Source Dependency Mapping
Map which claims depend on which sources.
If a source is corrected, discredited, or retracted, Refract can identify all affected claims across the knowledge base, enabling cascade analysis.
Editorial Mechanics
Editorial Consensus Mapping
Show how a page or claim reaches a stable form.
Signals Refract surfaces:
- Talk-page discussion activity
- Revert cycles
- Policy references (BLP, NPOV, RS, UNDUE)
- Source replacement patterns
- Compromise wording emergence
- Page protection events
- Post-discussion stabilization
Prominence & Placement
Track not just whether a claim exists, but where it appears.
States Refract detects: lead, infobox, body, controversy section, footnote, caption, table, category, talk page only, removed.
Meaningful transitions: body → lead (increased prominence), lead → body (reduced prominence), removed → restored (narrative resurrection).
Cross-Language Narrative Divergence
Compare the same claim across language editions.
Refract can surface differences in: wording, sources cited, prominence, stability timelines, and terminology across language versions of the same topic.
Change Monitoring
Public Reference Monitoring
Monitor how an entity or topic changes in public reference sources.
What Refract surfaces:
- New claims added
- Claims moving into prominent positions
- Regulatory or institutional sources added or removed
- Policy templates applied (BLP, NPOV)
- Revert chains triggered
- Page protections activated
- Cross-language spread detected
Knowledge Volatility Metrics
Create quantitative metrics from claim-history data:
- Claim volatility over time
- Source churn rate
- Lead section instability
- Controversy intensity
- Cross-language divergence rate
- Edit-burst frequency
Change Summaries
Generate structured summaries from claim-history analysis.
Refract can produce outputs like:
Three public claims changed materially this period.
- One stabilized after regulatory sourcing.
- One moved from body to lead.
- One remains disputed after repeated reverts.
Each statement links to the supporting evidence.
Domain Extensions
Policy, Regulation & Standards Tracking
Apply the same engine to public rules and guidance documents.
Changes Refract can detect: requirements added or weakened, mandatory → optional transitions, deadline extensions, scope narrowing, enforcement language removed.
Enterprise Knowledge Governance
Apply claim provenance to internal knowledge bases.
Detect across internal documentation: unsupported claims, stale procedures, contradictions between docs, obsolete product claims, policy drift, claims without sources.
Corporate Disclosure Tracking
Track changes in publicly filed corporate documents.
Refract can surface when commitments, risk factors, deadlines, or claims change in investor presentations, earnings materials, ESG reports, terms of service, or privacy policies.
Legal-Document History
Apply the same engine to contracts, policies, and versioned legal documents.
Detect: obligations added or narrowed, warranties softened, termination rights expanded, indemnity strengthened, compliance requirements removed.
Example shifts: shall → may, all damages → direct damages, must notify within 24 hours → must notify without undue delay.
Universal Document-History
General Document-History Operating System
The broadest application.

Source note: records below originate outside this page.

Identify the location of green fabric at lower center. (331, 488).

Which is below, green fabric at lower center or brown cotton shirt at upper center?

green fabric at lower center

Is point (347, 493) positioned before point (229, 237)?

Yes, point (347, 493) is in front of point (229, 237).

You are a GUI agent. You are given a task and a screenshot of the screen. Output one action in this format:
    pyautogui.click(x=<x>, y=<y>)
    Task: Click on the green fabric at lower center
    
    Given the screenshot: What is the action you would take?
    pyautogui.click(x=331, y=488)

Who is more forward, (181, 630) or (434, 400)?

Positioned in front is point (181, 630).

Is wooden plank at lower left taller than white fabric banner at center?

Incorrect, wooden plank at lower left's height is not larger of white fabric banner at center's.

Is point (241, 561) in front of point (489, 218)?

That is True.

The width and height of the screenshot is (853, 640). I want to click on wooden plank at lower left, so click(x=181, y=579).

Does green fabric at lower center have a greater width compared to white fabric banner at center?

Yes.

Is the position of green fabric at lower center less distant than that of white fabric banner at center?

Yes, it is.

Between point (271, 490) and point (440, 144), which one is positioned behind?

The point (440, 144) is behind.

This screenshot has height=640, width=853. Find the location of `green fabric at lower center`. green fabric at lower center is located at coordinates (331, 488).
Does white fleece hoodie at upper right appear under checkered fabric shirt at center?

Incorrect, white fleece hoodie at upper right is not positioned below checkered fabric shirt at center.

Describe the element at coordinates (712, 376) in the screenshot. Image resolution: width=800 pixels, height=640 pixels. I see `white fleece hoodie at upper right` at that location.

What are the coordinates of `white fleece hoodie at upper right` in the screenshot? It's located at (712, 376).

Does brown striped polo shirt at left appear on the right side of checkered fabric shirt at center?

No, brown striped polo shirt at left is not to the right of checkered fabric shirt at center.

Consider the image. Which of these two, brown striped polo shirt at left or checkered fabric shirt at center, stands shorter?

For any versioned document system, Refract answers:
- What changed?
- What claim or obligation did it affect?
- What source or evidence supported it?
- Was it challenged?
- Did it stabilize?
- What is its current status?
This applies across: public wikis, policy drafts, standards documents, open-source documentation, collaborative prose, and any versioned text corpus.
Synthesis
The frontier is not summarizing version history.
The frontier is turning version history into claim-level provenance.
The reusable primitive is:
claim + source + wording + placement + stability + time
That primitive can power use cases across retrieval, research, monitoring, governance, and knowledge management — without deciding what is true.